> Direction A
In the post about transposing a linear map with a metric, which convention is used for the position of the indices on $M^\mu_{\ \ \nu}$?
> Direction B
Reproduce the portion of the post about transposing a linear map with a metric, starting with "Let $$M = e_\mu" and going on through "symmetrized tensor product.".
> Direction C
Which numbered steps of the post about transposing a linear map with a metric does step 5 combine?

> Extract

◇ ◇ ◇ ◇

1
$\begingroup$

This question arises after reading through several Stack Exchange posts and after a long chat with another user in a previous question I asked about this topic. The following "contradiction" seems to occur with the following conventions and definitions:

1.


Let $V$ be $n-$dimensional $\mathbb{R}-$vector space with a basis $(e_\mu)_{\mu=1, ... , n},$ and let $V^*$ be the dual vector space with the dual basis $(e^{* \nu})_{\mu=1, ... , n}.$

Let $$M = e_\mu M^\mu_{\ \ \nu} \otimes e^{* \nu} \in V \otimes V^{*} \cong {\cal L}(V;V)$$ be a linear map from $V$ to $V.$ We use the North-West South-East convention for the position of the indices on $M^\mu _{\ \ \nu}$.

Let $$M^T = e^{*\nu} (M^T)_\nu^{\ \ \mu} \otimes e_{\mu} \in V \otimes V^{*} \cong {\cal L}(V^*;V^*)$$ be the transposed linear map from $V^*$ to $V^*.$ We use the South-West North-East convention for the position of the indices on $(M^T)_\nu ^{\ \ \mu}$.

Let $$g =e^{*\mu} g_{\mu \nu} \odot e^{*\nu} \in \mathsf{Sym}^2 V^{*}= V^{*} \odot V^{*}.$$ be an (indefinite) metric, i.e. an invertible element in the symmetrized tensor product.

Reference: Why is not ${(\Lambda^T)^\mu}_\nu = {\Lambda_\nu}^\mu$?

2.


$$(M^T)_{\mu}^{\ \ \nu} := M^{\nu}_{\ \ \mu}$$

References: Why is not ${(\Lambda^T)^\mu}_\nu = {\Lambda_\nu}^\mu$? , Transpose of (1,1) tensor

3.


$$M^\mu_{\ \ \nu} := g_{\mu \alpha} g^{\nu \beta} M^{\alpha}_{\ \ \beta} $$

Edit: This reference to a stackexhange question no longer exists. This step is in error.

4.


$$ g_{\mu \alpha} g^{\nu \beta} M^{\alpha}_{\ \ \beta} = M_{\mu}^{\ \ \nu}$$

5. Combining 2, 3, and 4 yields

$$M^{\nu}_{\ \ \mu} = M_{\mu}^{\ \ \nu}$$ Which doesn't seem like it is always true.

◇ ◇ ◇ ◇

> Source material
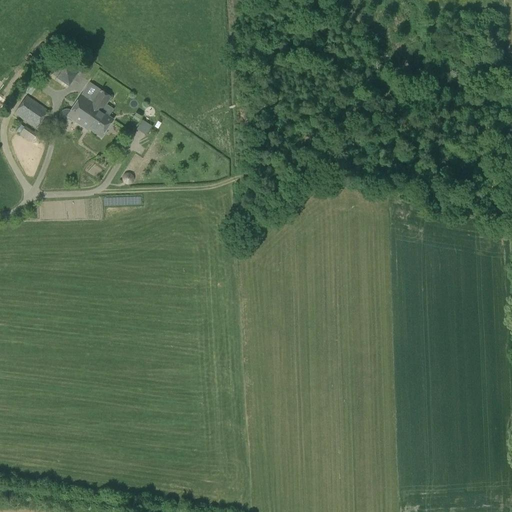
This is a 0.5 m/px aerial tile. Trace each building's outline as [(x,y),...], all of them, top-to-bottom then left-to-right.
[(79,84),(87,71),(63,55),(50,74),(56,77),(56,78),(68,86),(73,80),(79,84)] [(97,108),(101,112),(111,98),(90,83),(66,117),(85,130),(87,128),(92,120),(90,118),(97,108)] [(36,128),(47,111),(26,97),(15,113),(36,128)] [(113,120),(101,112),(97,108),(90,118),(92,120),(87,128),(100,138),(113,120)] [(146,135),(151,126),(141,119),(135,128),(146,135)] [(30,142),(35,136),(20,126),(16,132),(30,142)] [(298,174),(300,170),(282,161),(280,165),(298,174)]
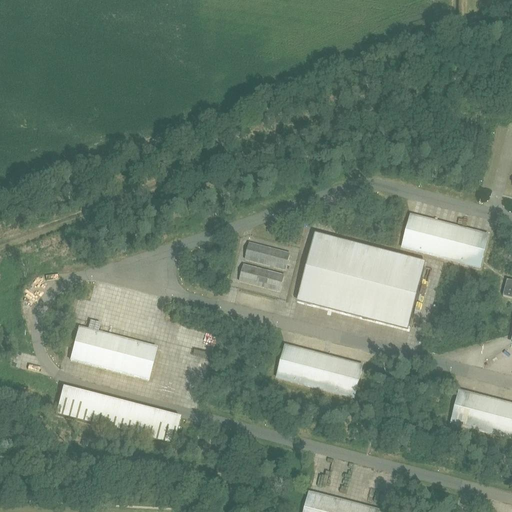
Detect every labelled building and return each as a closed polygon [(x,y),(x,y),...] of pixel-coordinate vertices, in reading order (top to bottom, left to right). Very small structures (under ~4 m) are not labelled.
[(480,269),(488,236),(411,216),(402,249),(480,269)] [(315,240),(300,298),(409,327),(424,268),(315,240)] [(250,244),(245,261),(269,267),(274,251),(250,244)] [(278,252),(273,268),(286,271),(290,255),(278,252)] [(244,266),(240,283),(264,289),(268,272),(244,266)] [(272,273),(268,290),(280,293),(284,277),(272,273)] [(511,282),(507,281),(503,297),(511,299),(511,282)] [(70,361),(148,381),(156,349),(79,329),(70,361)] [(285,347),(277,379),(354,399),(363,367),(285,347)] [(173,446),(179,422),(62,392),(56,416),(173,446)] [(511,405),(460,392),(451,424),(511,440),(511,405)] [(380,511),(310,493),(304,511),(380,511)]
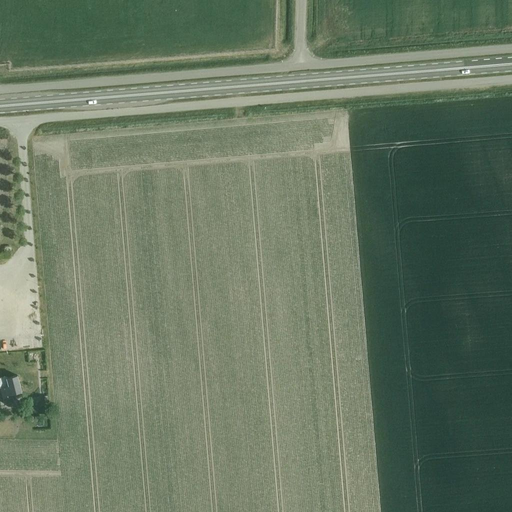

◇ ◇ ◇ ◇

> Correct response A
The North-West South-East convention.

> Correct response B
Let $$M = e_\mu M^\mu_{\ \ \nu} \otimes e^{* \nu} \in V \otimes V^{*} \cong {\cal L}(V;V)$$ be a linear map from $V$ to $V.$ We use the North-West South-East convention for the position of the indices on $M^\mu _{\ \ \nu}$.

Let $$M^T = e^{*\nu} (M^T)_\nu^{\ \ \mu} \otimes e_{\mu} \in V \otimes V^{*} \cong {\cal L}(V^*;V^*)$$ be the transposed linear map from $V^*$ to $V^*.$ We use the South-West North-East convention for the position of the indices on $(M^T)_\nu ^{\ \ \mu}$.

Let $$g =e^{*\mu} g_{\mu \nu} \odot e^{*\nu} \in \mathsf{Sym}^2 V^{*}= V^{*} \odot V^{*}.$$ be an (indefinite) metric, i.e. an invertible element in the symmetrized tensor product.

> Correct response C
Steps 2, 3, and 4.